#### GIVEN PASSAGE
All conceivable arguments for state schooling are refuted in "Archipelagos of Educational Chaos" by Benjamin Marks: http://mises.org/journals/jls/19_2/19_2_5.pdf
Compulsory reading for the dull-boys of the union. Any presumption in favour of government "causing success" at school is laughable self-interestedness.
Imagine if our food was supplied from government-dictated recipe books, state funding on political considerations, government-monopoly cook qualifications, and compulsory attendance to consume the product, . How do you think the result might compare with what a free society can offer in terms of food? This discussion should have been redundant many decades ago.
Government-dictated curriculum, attendance, funding and teacher qualifications are a recipe for bad outcomes, not just in terms of education, but in terms of rampant state-worship, rampant state symbiosis with the intellectual class, rampant state take-over of all aspects of society.

#### TASKS TO PERFORM
• a. According to the passage on state schooling, which article refutes all conceivable arguments for state schooling, and who wrote it?
• b. Decide whether each statement agrees with the passage on state schooling. Answer yes or no for each, and quote the words from the passage that settle it.
(i) The passage holds that the discussion should have been settled long ago.
(ii) The passage holds that government-dictated curriculum and funding lead to good outcomes.
(iii) The passage compares state schooling to food supplied from government-dictated recipe books.
• c. Write a continuation of the passage on state schooling, starting after its final sentence.
The listing that follows has no connection to the passage on state schooling.

#### DATA EXTRACT

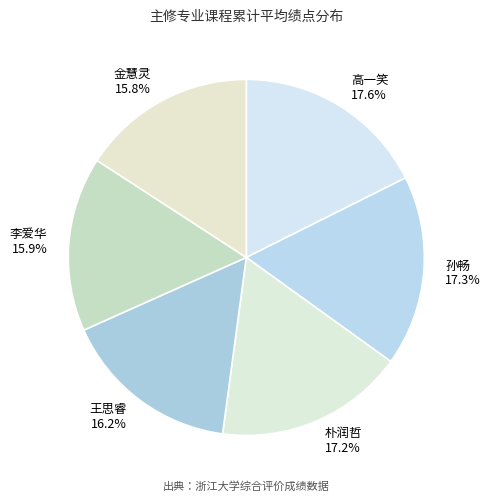

How many slices are in this pie chart?

6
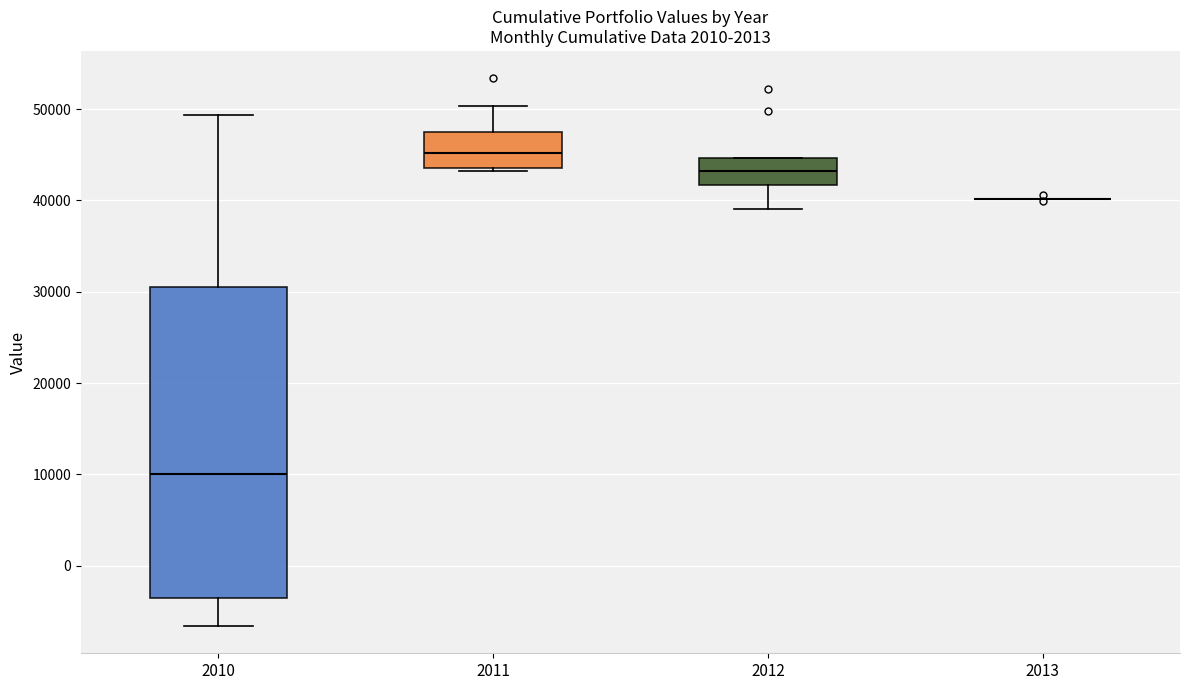

Reading left to right, read every box against the y-axis: the position of its median line, the range the box covers, and the ends of its whiskers. The values are not printed on the chart, so give them approximately, as read against the axis.

2010: median 10000, box -4000 to 31000, whiskers -7000 to 49000
2011: median 45000, box 44000 to 47000, whiskers 43000 to 50000
2012: median 43000, box 42000 to 45000, whiskers 39000 to 45000
2013: box collapsed to a line at 40000, whiskers 40000 to 40000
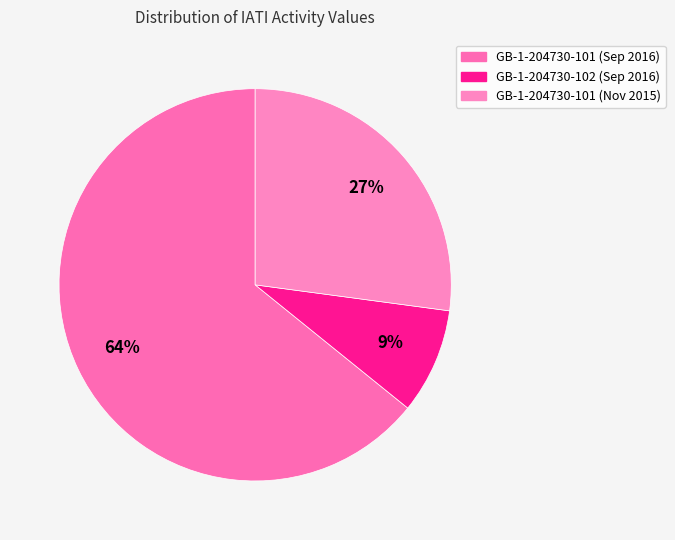

What percentage is the GB-1-204730-101 (Nov 2015) slice, to the nearest percent?

27%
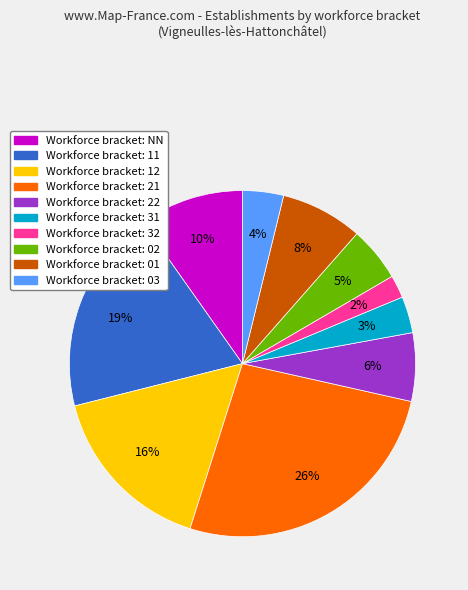

To the nearest percent, what is the average slice percentage?

10%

#### ANSWERS TO THE EXERCISES
• a. "Archipelagos of Educational Chaos" by Benjamin Marks.

• b.
(i) Yes: "This discussion should have been redundant many decades ago."
(ii) No: "are a recipe for bad outcomes"
(iii) Yes: "Imagine if our food was supplied from government-dictated recipe books"

• c.
Or imagine if a particular religion were given the power to compel the population to send their children for compulsory education/indoctrination/progaganda - the content being entirely in the discretion of the church. And the power to compel everyone to pay for it, whether or not they agreed, or even strongly disagreed on principle.
What do you think the union might say to that arrangement?
Education would be better in quality, diversity, fitness for purpose, and value for money if state involvement were abolished; and the established religion of the state sect monopolists had to compete for the public's patronage like everyone else.